Будто именно Удав возник, подобно Адаму, в неком абсолютном начале, этим обусловив появление Оля, женщины, которую он изобрел и воплотил для собственной потребности, то есть с самого начала как неотъемлемую и подчиненную часть собственного эго. По мнению Оля, именно так Филимон воспринял ее появление во втором классе школы, куда она, в один прекрасный день, зашла в качестве обворожительной куколки-новичка. С этого дня, благодаря упорству Филимона, они всюду вместе: в одной школе, в одном институте, в одной группе, в одном общежитии, на одном этаже. Оля, подчиняясь присутствию Филимона как стихии, очень скоро ощутила свою власть над ним. Это позволяло ей жить как бы под защитным куполом и в собственное удовольствие, зная, что рядом находится страж, раб и даже, при скучливом желании, шут в одном лице. Она знала, что Удав всегда был готов прийти к ней на помощь, исполнить любое ее желание. В частности, в период учебы в институте, обладая высокой успеваемостью по всем предметам, Удав изо всех сил тянул за собой и Оля, не слишком усердствовавшую в этом аспекте студенческой жизни. Оля знала, что ей позволено все, ибо Филимон, заслужив прозвище Удав, с самого детства избрал в отношении Оля, которая, согласно его внутреннему номиналу, принадлежала ему, а в реальности всячески противилась своему назначению, тактику не наступления, но тихого, неназойливого преследования и внешне покорного выжидания. Он просто ждал своего часа.
В институте Оля вольна была де-факто иметь других, более активных поклонников, флиртовать, влюбляться. Филимон во всех случаях находился рядом и даже, если возникала необходимость, исполнял мелкие поручения Оля и ее обожателей, играя роль камердинера, а то и чуть ли не евнуха при ложе госпожи. Поначалу в общежитии он снискал себе славу какого-то низшего существа, которым крутит, публично унижая и находя в этом изуверское удовольствие, очаровательная кокотка. Потом к этому все привыкли, как привыкают к любой странности любого человека в любом сообществе.

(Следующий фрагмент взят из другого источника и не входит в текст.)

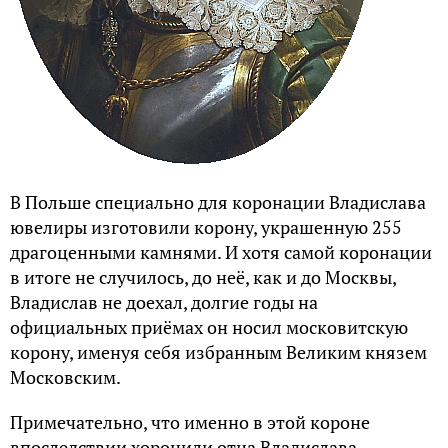
В Польше специально для коронации Владислава
ювелиры изготовили корону, украшенную 255
драгоценными камнями. И хотя самой коронации
в итоге не случилось, до неё, как и до Москвы,
Владислав не доехал, долгие годы на
официальных приёмах он носил московитскую
корону, именуя себя избранным Великим князем
Московским.
Примечательно, что именно в этой короне
впоследствии хоронили отца Владислава,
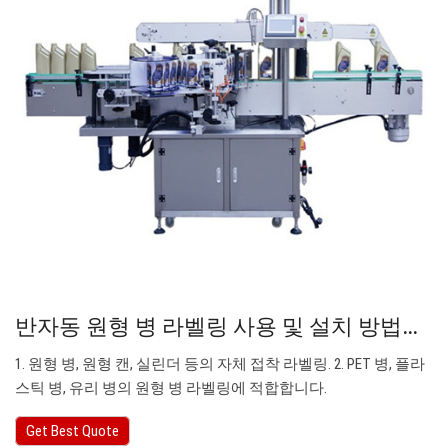
반자동 원형 병 라벨링 사용 및 설치 방법…
1. 원형 병, 원형 캔, 실린더 등의 자체 접착 라벨링. 2. PET 병, 플라
스틱 병, 유리 병의 원형 병 라벨링에 적합합니다.
Get Best Quote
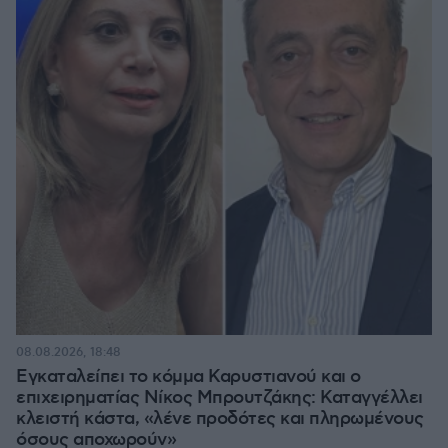
08.08.2026, 18:48
Εγκαταλείπει το κόμμα Καρυστιανού και ο
επιχειρηματίας Νίκος Μπρουτζάκης: Καταγγέλλει
κλειστή κάστα, «λένε προδότες και πληρωμένους
όσους αποχωρούν»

Возможно, именно исступленная любовь, присутствуя болезненной константой в формуле судьбы, учреждала не только внутренний характер, но даже фигуру, голос и мимику Удава. Казалось, что единственное, за чем он следил, что касалось внешнего вида, была одежда и обувь: тут все было безупречно костюм-двойка, белая сорочка, галстук, чистые туфли. От природы он обладал средним ростом, который, при пожизненной худощавости, мог делать его вполне стройным юношей, если бы не вечная привычка к согбенности, как от задумчивой всегдашней сосредоточенности. У него стали рано выпадать волосы, и крупные залысины на светлой голове придавали ему, в студенческом понимании, блеклый вид великовозрастного зубрилы. Настороженный взгляд через очки в безвкусной пластмассовой оправе завершали образ успевающего студента, чье будущее невнятно, но зато окончательно определено настоящее, не очень высокое, место в иерархии дамского успеха. Поговаривали, что он страдает каким-то тайным недугом, который сказывается припадками с судорогами. Но в таком состоянии его никто не видел.